Raymond Chu holds a box of Cuban Cohiba cigars in the humidor of his La Casa Del Habano store in Windsor, Ontario, Wednesday, Jan. 4, 2006. Prostitution and gambling are legal, naked ladies dance in the strip clubs and forbidden Cuban cigars are for sale in shops along the main street of this Canadian border city. It's hard to dispute that many of the 100,000 Super Bowl football fans expected in Detroit next month will visit this border city for some sinful delight. (AP Photo/Paul Sancya)
People ordering Cuban cigars online from Swiss firms are out of luck as a record number of illegal shipments of the coveted cigars have recently been seized by U.S. customs agents at O'Hare.
Over the last two weeks, Customs and Border Protection agents said they've seized more than 30,000 Cuban cigars, adding to a total of about 70,000 previously seized.
The illegal shipments -- cigars or anything of Cuban origin are illegal because of a U.S. embargo -- arrived from Switzerland, authorities said in a release.

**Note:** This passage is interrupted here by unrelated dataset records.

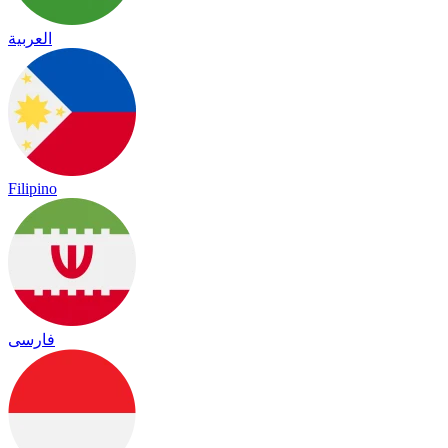
العربية
Filipino
فارسی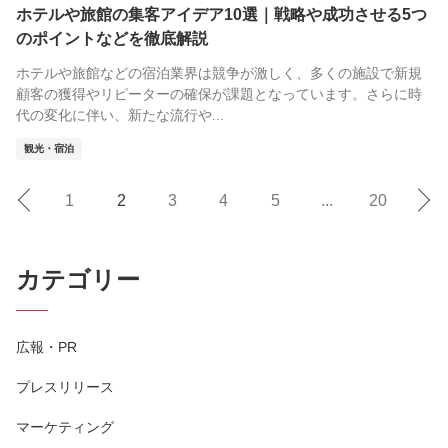
ホテルや旅館の集客アイデア10選｜戦略や成功させる5つ
のポイントなどを徹底解説
ホテルや旅館などの宿泊業界は競争が激しく、多くの施設で新規
顧客の獲得やリピーターの確保が課題となっています。さらに時
代の変化に伴い、新たな流行や...
観光・宿泊
1
2
3
4
5
...
20
カテゴリー
広報・PR
プレスリリース
マーケティング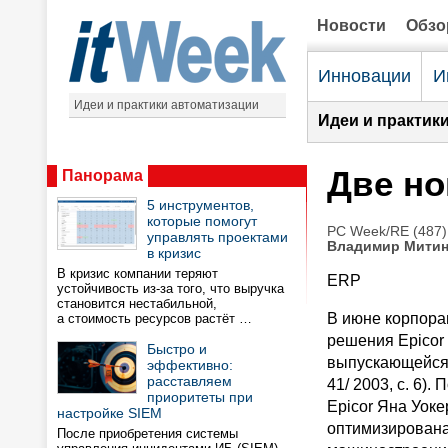
Новости
Обз
Инновации
И
Идеи и практики автоматизации
Идеи и практик
Две но
Панорама
5 инструментов,
которые помогут
PC Week/RE (487)
управлять проектами
Владимир Мити
в кризис
В кризис компании теряют
ERP
устойчивость из-за того, что выручка
становится нестабильной,
В июне корпорац
а стоимость ресурсов растёт …
решения Epicor 
Быстро и
выпускающейся с
эффективно:
расставляем
41/ 2003, с. 6
приоритеты при
Epicor Яна Уоке
настройке SIEM
оптимизирована
После приобретения системы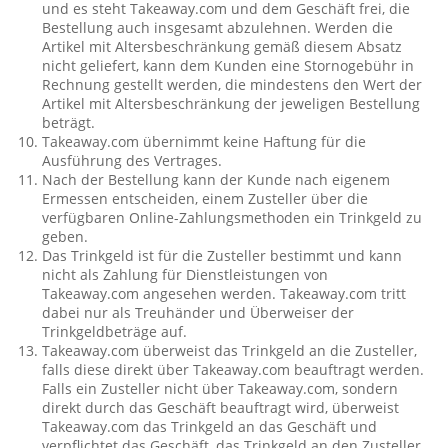
und es steht Takeaway.com und dem Geschäft frei, die
Bestellung auch insgesamt abzulehnen. Werden die
Artikel mit Altersbeschränkung gemäß diesem Absatz
nicht geliefert, kann dem Kunden eine Stornogebühr in
Rechnung gestellt werden, die mindestens den Wert der
Artikel mit Altersbeschränkung der jeweligen Bestellung
beträgt.
Takeaway.com übernimmt keine Haftung für die
Ausführung des Vertrages.
Nach der Bestellung kann der Kunde nach eigenem
Ermessen entscheiden, einem Zusteller über die
verfügbaren Online-Zahlungsmethoden ein Trinkgeld zu
geben.
Das Trinkgeld ist für die Zusteller bestimmt und kann
nicht als Zahlung für Dienstleistungen von
Takeaway.com angesehen werden. Takeaway.com tritt
dabei nur als Treuhänder und Überweiser der
Trinkgeldbeträge auf.
Takeaway.com überweist das Trinkgeld an die Zusteller,
falls diese direkt über Takeaway.com beauftragt werden.
Falls ein Zusteller nicht über Takeaway.com, sondern
direkt durch das Geschäft beauftragt wird, überweist
Takeaway.com das Trinkgeld an das Geschäft und
verpflichtet das Geschäft, das Trinkgeld an den Zusteller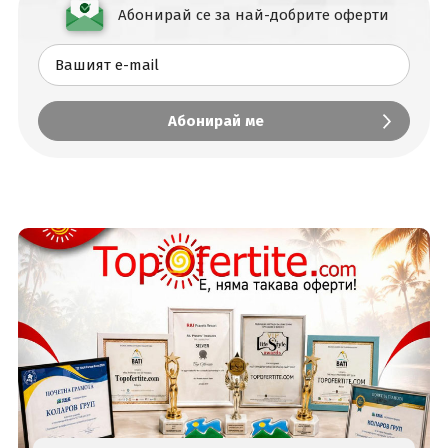
Абонирай се за най-добрите оферти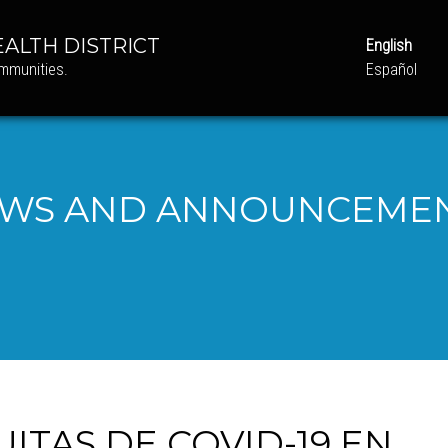
ALTH DISTRICT
English
ommunities.
Español
WS AND ANNOUNCEME
ITAS DE COVID-19 EN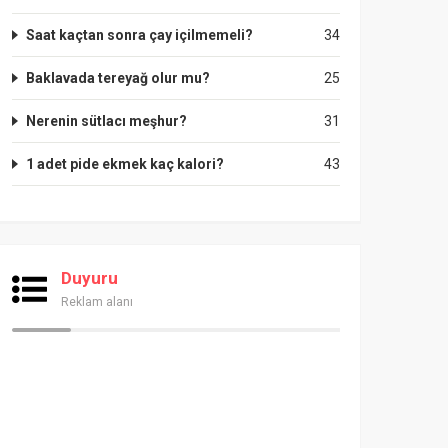
Saat kaçtan sonra çay içilmemeli?
34
Baklavada tereyağ olur mu?
25
Nerenin sütlacı meşhur?
31
1 adet pide ekmek kaç kalori?
43
Duyuru
Reklam alanı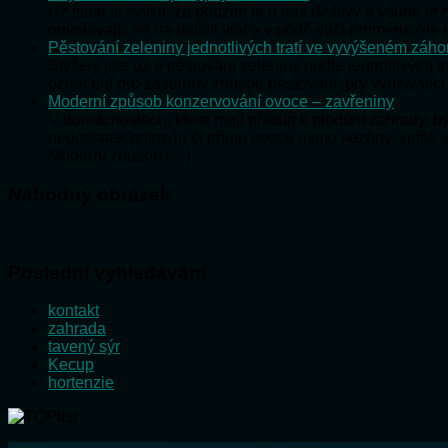
Už jsme si zvykli, že podzim je u nás deštivý a všude j
odvolávajíc se na deficit vláhy v půdě vůči průměru. Al
Pěstování zeleniny jednotlivých tratí ve vyvýšeném záh
Slyšely jste už o pěstování zeleniny podle jednotlivých t
označení pro zastaralý způsob pěstování, prý využívající
Moderní způsob konzervování ovoce – zavřeniny
V domácnostech, které mají přístup k plodům zahrady, 
nedostatek potravin či přímo ovoce mimo sezóny, spíše 
Moderní způsob […]
Náhodný obrázek
Poslední vyhledávání
kontakt
zahrada
tavený sýr
Kecup
hortenzie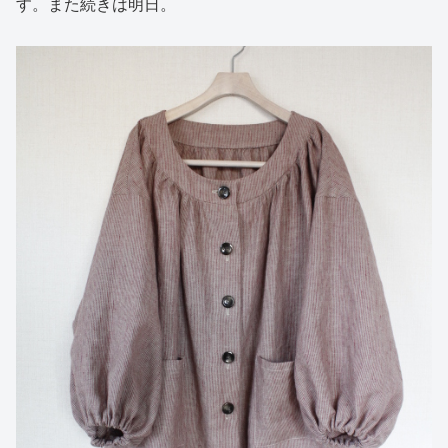
す。また続きは明日。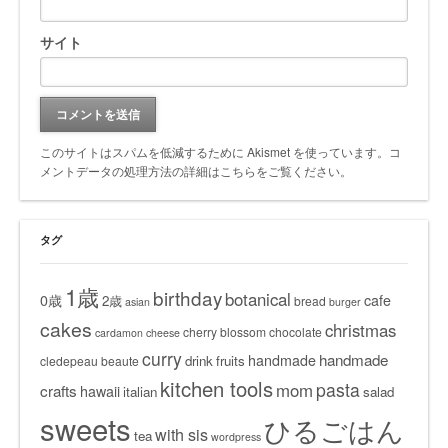
サイト
このサイトはスパムを低減するために Akismet を使っています。
コ
メントデータの処理方法の詳細はこちらをご覧ください
。
タグ
1歳
birthday
botanical
0歳
cafe
2歳
bread
asian
burger
cakes
christmas
cherry blossom
chocolate
cardamon
cheese
curry
handmade
handmade
drink
fruits
cledepeau beaute
kitchen tools
pasta
mom
crafts
hawaii
italian
salad
sweets
ひるごはん
with sis
tea
wordpress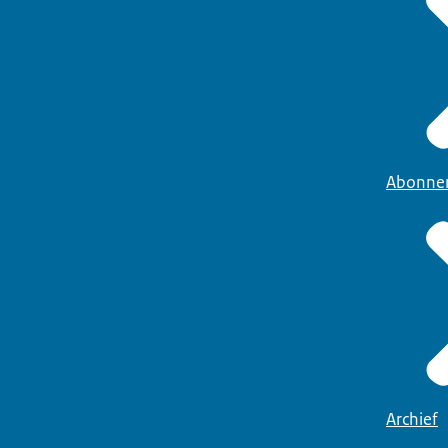
Abonne
Archief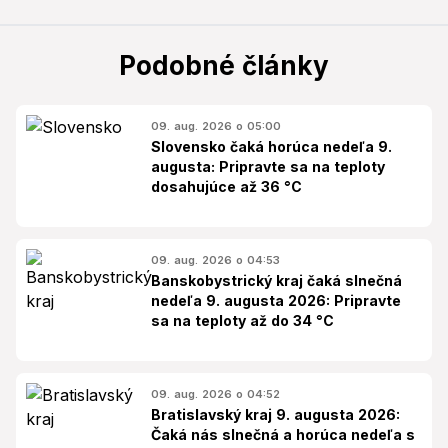
Podobné články
09. aug. 2026 o 05:00
Slovensko čaká horúca nedeľa 9.
augusta: Pripravte sa na teploty
dosahujúce až 36 °C
09. aug. 2026 o 04:53
Banskobystrický kraj čaká slnečná
nedeľa 9. augusta 2026: Pripravte
sa na teploty až do 34 °C
09. aug. 2026 o 04:52
Bratislavský kraj 9. augusta 2026:
Čaká nás slnečná a horúca nedeľa s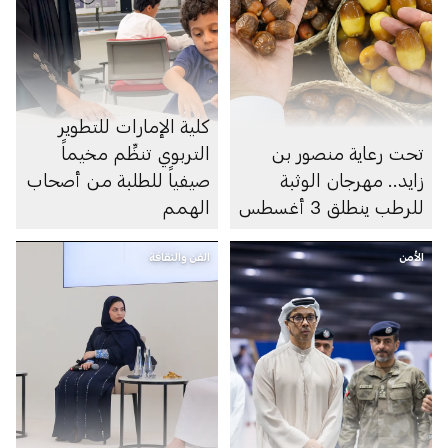
كلية الإمارات للتطوير
تحت رعاية منصور بن
التربوي تنظِّم مخيماً
زايد.. مهرجان الوثبة
صيفياً للطلبة من أصحاب
للرطب ينطلق 3 أغسطس
الهمم
الأمن
الفن والثقافة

Several online retailers in Switzerland sell genuine Cuban cigars and ship them to the United States, in spite of the embargo.
In a Nov. 8 statement on increased security measures, Homeland Security Sec. Janet Napolitano placed a ban on small parcels of more than 16 ounces flown on passenger aircraft. The result has been an increase in European mail arriving on cargo aircraft to Chicago, including the cigars from Switzerland.
David Murphy, Chicago CBP spokesman, said people wonder what becomes of the desirable cigars once they are seized.
"Everyone wants to know what happens to the cigars that are seized," he said. "According to regulations, CBP officers are required to seize, forfeit and destroy all Cuban cigars and other Cuban imported products. Our officers stationed at CBP mail facilities routinely discover and seize a variety of contraband arriving from all over the world, but this is the first time in Chicago we have seen this level of activity involving illegal cigars."
The Cuban Assets Control Regulations were issued in 1963 in response to hostile actions by the Cuban government. The regulations state no goods or services of Cuban origin may be imported into the United States either directly or through third countries.
It is currently illegal to import Cuban cigars or anything else of Cuban origin without an official license from the U.S. Treasury's Office of Foreign Assets Control.